Bolsonaro wird den amtierenden Präsidenten Michel Temer am 1. Januar 2019 ablösen. Ein Sprecher von UN-Generalsekretär António Guterres sagte am Dienstag in Marrakesch, die UN wüssten noch nichts von einem Rückzug. „Wir haben die offizielle Mitteilung erhalten, dass Brasilien dabei ist.“

Nunes hatte den Pakt in einer bewegenden Stellungnahme auf dem Gipfel gelobt. „Am Geburtstag der Menschenrechte verpflichten wir – die Regierungen der ganzen Welt – uns, die Sicherheit und die Rechte derer zu garantieren, die die Kontinente und Meere überqueren, um ein besseres Leben zu suchen“, sagte Nunes.
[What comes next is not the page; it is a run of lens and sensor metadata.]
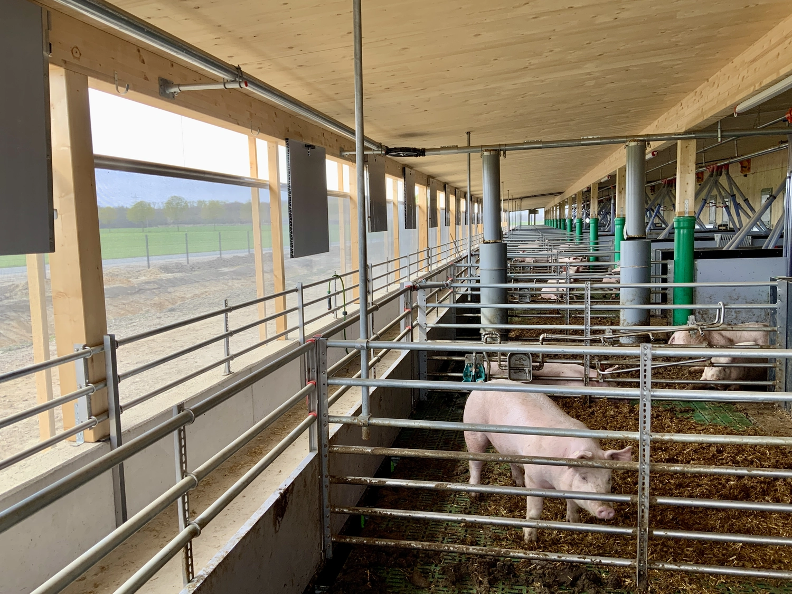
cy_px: 297
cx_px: 396
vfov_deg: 48.2
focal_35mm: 29
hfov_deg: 61.7
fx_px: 664
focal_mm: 3
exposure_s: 1/122
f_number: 1.8
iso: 20
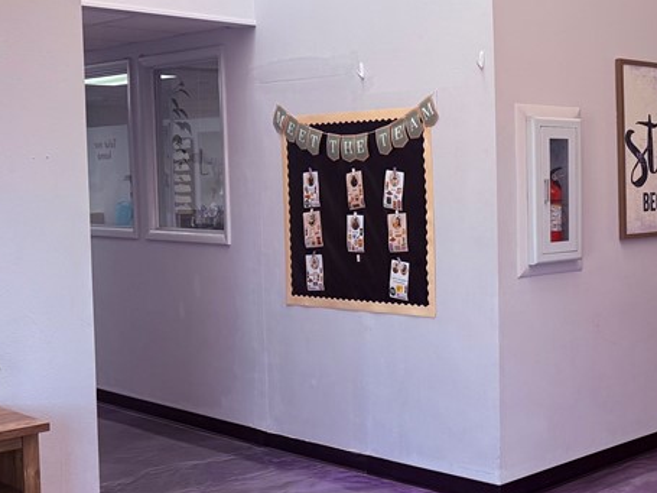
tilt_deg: -2.7
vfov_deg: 27.0
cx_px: 670
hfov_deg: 32.5
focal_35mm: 54
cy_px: 227
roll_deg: +0.5
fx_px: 1025
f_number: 1.78
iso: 125
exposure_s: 1/120
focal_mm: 6.76
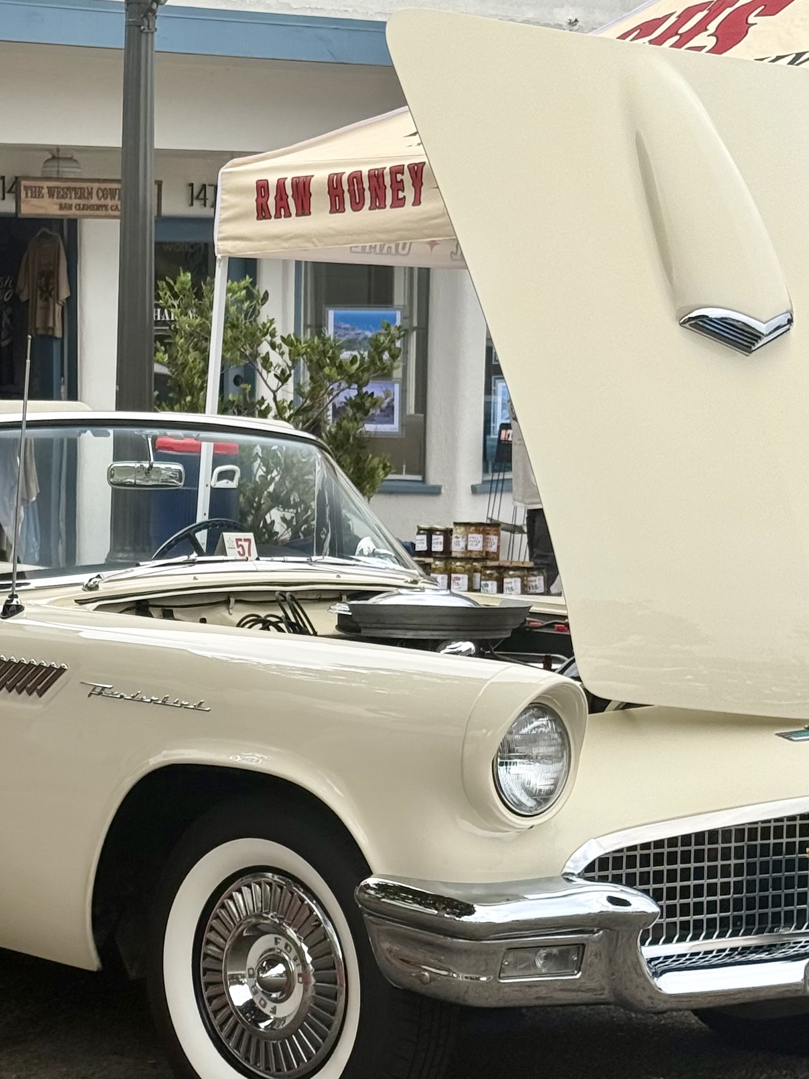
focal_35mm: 91
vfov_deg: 21.5
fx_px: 2836
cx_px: 162
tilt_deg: -7.3
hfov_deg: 16.1
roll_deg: -0.9
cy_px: 681
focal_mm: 6.76
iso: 64
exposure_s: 1/810
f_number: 1.78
Alle Staaten, die nach Marrakesch gekommen seien, eine die Vision, dass Menschenrechte und Entwicklung untrennbar seien, schloss Nunes.

Für Zwist hatte der Pakt auch in Belgien gesorgt. Die Vier-Parteien-Regierung von Ministerpräsident Charles Michel war am Sonntag an der Diskussion über den Pakt zerbrochen. Michel reiste dennoch nach Marrakesch, um seine Zustimmung zu erklären. Manche hätten den Pakt genutzt, um „Lügen zu verbreiten, Ängste zu wecken und Selbstsucht zu fördern“, sagte er. Nach dem Zweiten Weltkrieg habe sich die Vorstellung durchgesetzt, dass „jeder als Mitglied der menschlichen Gemeinschaft Verantwortung und Rechte“ trage. Belgien habe deshalb entschieden, „heute auf der richtigen Seite der Geschichte zu stehen“.

Solche Töne, die gleichzeitig auf den Zweiten Weltkrieg und auf den heutigen Rechtspopulismus in Europa verweisen, waren auf dem UN-Gipfel, der am Montag begann und bis Dienstagabend andauerte, viel zu hören. Das Treffen fiel zufällig auf den 70. Jahrestag der Allgemeinen Erklärung der Menschenrechte. „Ein doppeltes Date mit der Geschichte“, nannte dies der Gastgeber, Marokkos Außenminister Nasser Bourita. Viele Redner bemühten sich, Parallelen zwischen beiden Dokumenten zu ziehen: Der Pakt sei „der beste Tribut, den wir den Menschenrechten zum Siebzigsten zollen können“, sagte die Präsidentin der UN-Generalversammlung, die Ecuadorianerin María Espinosa Garcés.